System Builder Marathon, March 2010: $3,000 Extreme PC

Efficiency is a comparison of work completed to energy used. Overclocking forces higher power consumption, but can still result in improved efficiency whenever performance is increased by a greater amount than power consumption. We start our analysis by checking the amount of power used at the source.

At 160W, idle power consumption was already high before we overclocked. Pushing our processor 61% above stock had only a moderate impact on idle power use, yet its full-load power went up by 64%.

A drastic increase in full-load CPU temperature could have a greater effect on power consumption than the moderate increase in voltage, since semiconductors become less resistive as they heat up. Once again, we remind readers that this temperature was reached by running eight threads of Prime95 simultaneously over the period of several hours and that operational temperatures were much cooler.

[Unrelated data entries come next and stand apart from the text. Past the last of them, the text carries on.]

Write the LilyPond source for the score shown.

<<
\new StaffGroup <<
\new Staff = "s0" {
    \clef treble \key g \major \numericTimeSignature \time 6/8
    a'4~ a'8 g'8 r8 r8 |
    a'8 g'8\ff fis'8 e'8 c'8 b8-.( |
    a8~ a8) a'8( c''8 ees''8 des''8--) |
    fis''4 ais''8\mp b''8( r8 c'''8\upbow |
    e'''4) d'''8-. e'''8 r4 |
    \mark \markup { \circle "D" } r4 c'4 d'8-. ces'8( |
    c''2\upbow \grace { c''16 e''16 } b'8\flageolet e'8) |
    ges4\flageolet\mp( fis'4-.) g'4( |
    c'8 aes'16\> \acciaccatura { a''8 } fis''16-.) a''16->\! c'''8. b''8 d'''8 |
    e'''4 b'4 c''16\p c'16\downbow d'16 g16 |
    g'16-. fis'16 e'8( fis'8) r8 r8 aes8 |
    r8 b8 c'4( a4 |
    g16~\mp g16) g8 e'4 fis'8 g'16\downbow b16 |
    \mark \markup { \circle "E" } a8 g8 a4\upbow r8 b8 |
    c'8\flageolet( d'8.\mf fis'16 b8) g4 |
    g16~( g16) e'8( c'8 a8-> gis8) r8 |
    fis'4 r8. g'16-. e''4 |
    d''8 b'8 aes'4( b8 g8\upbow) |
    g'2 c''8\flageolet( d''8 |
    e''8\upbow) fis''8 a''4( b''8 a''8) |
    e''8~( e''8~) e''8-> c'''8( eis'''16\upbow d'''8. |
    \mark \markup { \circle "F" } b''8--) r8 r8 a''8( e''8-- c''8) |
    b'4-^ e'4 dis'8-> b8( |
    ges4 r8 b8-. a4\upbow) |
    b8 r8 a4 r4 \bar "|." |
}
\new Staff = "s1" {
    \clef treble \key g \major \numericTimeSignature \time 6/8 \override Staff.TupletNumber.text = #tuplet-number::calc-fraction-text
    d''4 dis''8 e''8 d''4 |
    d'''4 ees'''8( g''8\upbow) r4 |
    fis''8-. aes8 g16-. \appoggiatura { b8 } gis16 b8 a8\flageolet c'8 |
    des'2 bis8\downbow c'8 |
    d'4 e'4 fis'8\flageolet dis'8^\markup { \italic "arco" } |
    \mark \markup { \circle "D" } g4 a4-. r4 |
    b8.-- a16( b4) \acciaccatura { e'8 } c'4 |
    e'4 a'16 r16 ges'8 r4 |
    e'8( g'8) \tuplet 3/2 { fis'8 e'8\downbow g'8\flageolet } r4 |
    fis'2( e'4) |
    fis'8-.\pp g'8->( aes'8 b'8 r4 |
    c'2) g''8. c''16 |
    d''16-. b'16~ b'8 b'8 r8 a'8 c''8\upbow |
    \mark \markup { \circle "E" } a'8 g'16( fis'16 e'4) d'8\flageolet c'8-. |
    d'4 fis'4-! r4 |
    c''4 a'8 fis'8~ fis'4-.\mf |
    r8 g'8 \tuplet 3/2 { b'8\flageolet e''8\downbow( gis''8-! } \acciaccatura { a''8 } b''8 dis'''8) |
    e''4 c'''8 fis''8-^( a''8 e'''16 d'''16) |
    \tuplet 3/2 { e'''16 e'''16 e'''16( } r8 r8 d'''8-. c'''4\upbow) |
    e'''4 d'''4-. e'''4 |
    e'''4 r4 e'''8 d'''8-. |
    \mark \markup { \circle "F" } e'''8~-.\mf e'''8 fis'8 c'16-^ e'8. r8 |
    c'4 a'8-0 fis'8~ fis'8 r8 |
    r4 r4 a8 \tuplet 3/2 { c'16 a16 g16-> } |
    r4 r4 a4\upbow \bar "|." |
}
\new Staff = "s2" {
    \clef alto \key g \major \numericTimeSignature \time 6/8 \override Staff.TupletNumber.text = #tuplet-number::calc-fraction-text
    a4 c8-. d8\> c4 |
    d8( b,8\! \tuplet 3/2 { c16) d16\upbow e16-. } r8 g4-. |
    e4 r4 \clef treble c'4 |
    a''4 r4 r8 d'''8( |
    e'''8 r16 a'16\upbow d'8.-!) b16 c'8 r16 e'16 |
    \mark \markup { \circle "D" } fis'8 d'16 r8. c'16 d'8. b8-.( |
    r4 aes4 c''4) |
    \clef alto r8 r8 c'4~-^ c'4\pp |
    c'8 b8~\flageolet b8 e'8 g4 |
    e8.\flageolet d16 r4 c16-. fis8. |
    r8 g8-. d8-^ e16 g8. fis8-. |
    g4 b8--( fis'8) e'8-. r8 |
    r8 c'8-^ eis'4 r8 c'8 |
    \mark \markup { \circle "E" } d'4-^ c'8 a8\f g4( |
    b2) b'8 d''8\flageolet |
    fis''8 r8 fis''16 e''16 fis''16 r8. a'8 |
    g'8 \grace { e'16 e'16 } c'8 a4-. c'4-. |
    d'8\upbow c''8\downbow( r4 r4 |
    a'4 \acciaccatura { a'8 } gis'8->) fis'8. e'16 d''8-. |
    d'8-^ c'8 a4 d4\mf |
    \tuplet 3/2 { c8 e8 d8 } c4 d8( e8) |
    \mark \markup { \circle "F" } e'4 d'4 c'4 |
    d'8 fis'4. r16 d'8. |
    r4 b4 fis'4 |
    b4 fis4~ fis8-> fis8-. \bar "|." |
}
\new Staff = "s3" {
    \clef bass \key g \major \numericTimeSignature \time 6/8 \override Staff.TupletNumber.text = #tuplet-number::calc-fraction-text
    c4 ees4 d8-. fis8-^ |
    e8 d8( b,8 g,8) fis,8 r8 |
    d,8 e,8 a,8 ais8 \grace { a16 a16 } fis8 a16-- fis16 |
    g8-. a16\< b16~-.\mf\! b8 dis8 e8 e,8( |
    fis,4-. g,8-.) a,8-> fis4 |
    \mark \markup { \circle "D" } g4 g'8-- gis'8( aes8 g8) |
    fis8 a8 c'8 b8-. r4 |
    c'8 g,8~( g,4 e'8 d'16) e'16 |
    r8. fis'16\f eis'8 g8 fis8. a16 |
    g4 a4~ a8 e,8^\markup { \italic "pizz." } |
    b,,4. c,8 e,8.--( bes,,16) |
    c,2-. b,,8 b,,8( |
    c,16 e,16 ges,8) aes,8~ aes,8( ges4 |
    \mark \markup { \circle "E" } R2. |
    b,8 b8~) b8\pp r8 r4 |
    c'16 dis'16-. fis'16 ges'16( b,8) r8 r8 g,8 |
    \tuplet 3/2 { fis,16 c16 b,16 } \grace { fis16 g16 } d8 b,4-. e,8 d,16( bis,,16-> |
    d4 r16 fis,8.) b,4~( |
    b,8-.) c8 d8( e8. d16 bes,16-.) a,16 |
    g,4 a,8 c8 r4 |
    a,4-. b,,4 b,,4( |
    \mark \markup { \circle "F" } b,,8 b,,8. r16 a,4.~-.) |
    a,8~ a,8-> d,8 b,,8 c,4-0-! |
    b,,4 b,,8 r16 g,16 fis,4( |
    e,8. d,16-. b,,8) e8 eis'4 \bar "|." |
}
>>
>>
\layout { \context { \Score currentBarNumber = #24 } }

The liquid-cooled graphics card amazingly operates at only 25.6 degrees Celsius over ambient at loads and settings, a full 66% lower than temperatures typically achieved with air-cooled cards. The drastic difference in CPU and GPU temperatures is probably due to a flow restriction at the GPU water block, where the CPU block relies on high volume, while the GPU block relies on high pressure. Were we to add a second graphics card, we’d probably connect its cooling lines parallel to the first card for increased flow through the water block and radiator.

Because some of our games showed CPU limits at default settings, a gaming performance increase of 31% at a 31% GPU overclock appears to have occurred by happenstance. In other words, the same GPU clock probably would have provided far lower performance gains had it not been accompanied by a significant CPU overclock, though many hours of additional testing would be required to show an exact numeric correlation.

A 40% increase in performance corresponds to a 53% increase in power consumption, dropping the overclocked configuration’s efficiency by 8%. While certainly no “green” PC, we’re sure there are many users who would gladly pay the higher power bill for this performance improvement.